### WHAT IS NEEDED:
Where does the word "MODIFICADO" show up in the records? Copy every line that holds it.

### THE INPUT:
== == ==

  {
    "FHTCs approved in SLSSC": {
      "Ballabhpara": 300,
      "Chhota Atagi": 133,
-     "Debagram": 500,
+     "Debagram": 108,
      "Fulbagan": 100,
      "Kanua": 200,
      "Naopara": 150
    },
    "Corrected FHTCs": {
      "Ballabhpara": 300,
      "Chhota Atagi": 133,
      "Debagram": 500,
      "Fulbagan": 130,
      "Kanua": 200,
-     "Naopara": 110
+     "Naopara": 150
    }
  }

== == ==

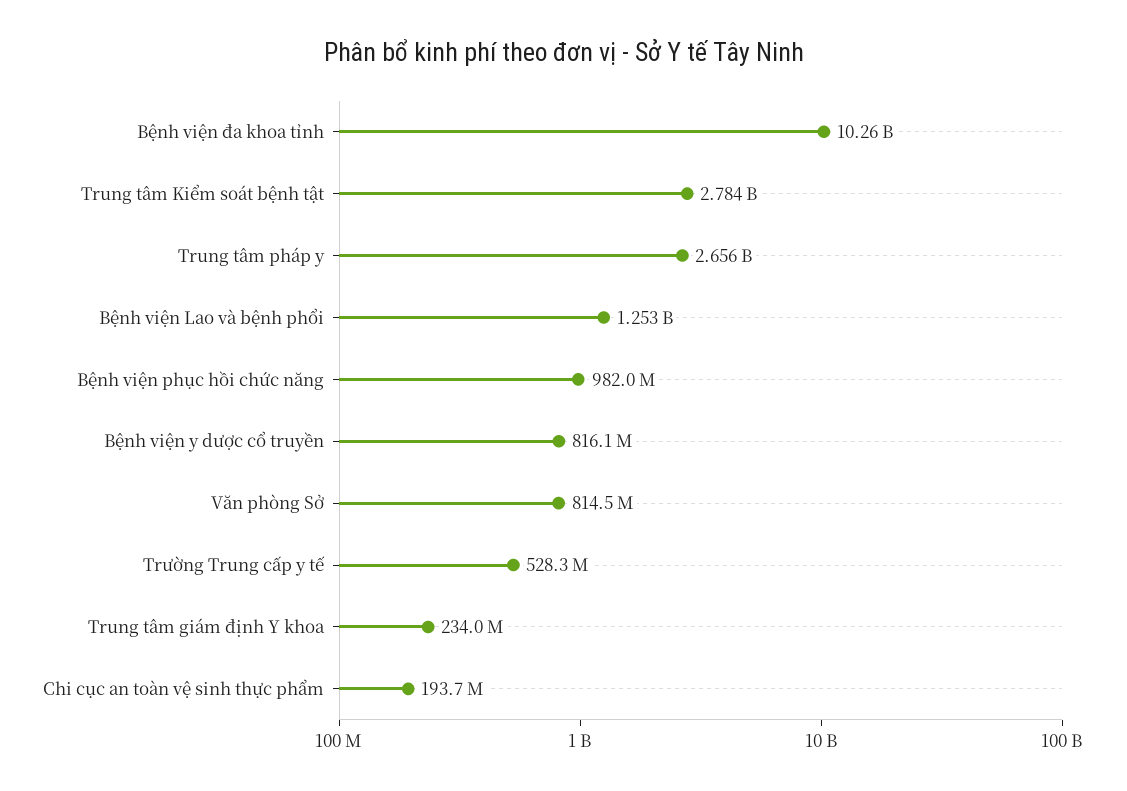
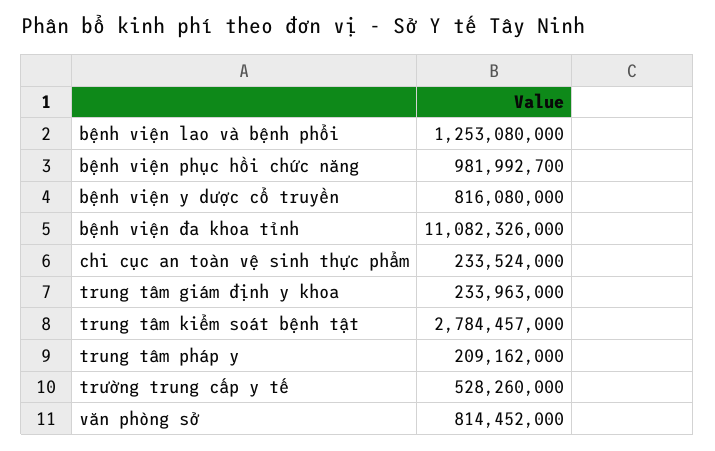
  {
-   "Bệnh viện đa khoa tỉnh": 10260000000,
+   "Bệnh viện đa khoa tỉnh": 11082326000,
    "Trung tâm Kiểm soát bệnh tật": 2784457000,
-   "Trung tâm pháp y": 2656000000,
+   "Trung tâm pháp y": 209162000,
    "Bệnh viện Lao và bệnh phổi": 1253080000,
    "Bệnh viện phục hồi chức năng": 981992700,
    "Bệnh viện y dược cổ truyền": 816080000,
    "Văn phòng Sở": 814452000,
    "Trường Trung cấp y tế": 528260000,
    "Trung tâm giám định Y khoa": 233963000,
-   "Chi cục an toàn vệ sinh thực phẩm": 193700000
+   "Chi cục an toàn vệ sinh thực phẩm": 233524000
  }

== == ==

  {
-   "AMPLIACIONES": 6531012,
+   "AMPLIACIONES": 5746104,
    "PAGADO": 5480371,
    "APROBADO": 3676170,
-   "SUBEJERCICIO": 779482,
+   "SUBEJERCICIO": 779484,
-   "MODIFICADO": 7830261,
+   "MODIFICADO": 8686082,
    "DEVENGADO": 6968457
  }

== == ==

### OUTPUT:
-   "MODIFICADO": 7830261,
+   "MODIFICADO": 8686082,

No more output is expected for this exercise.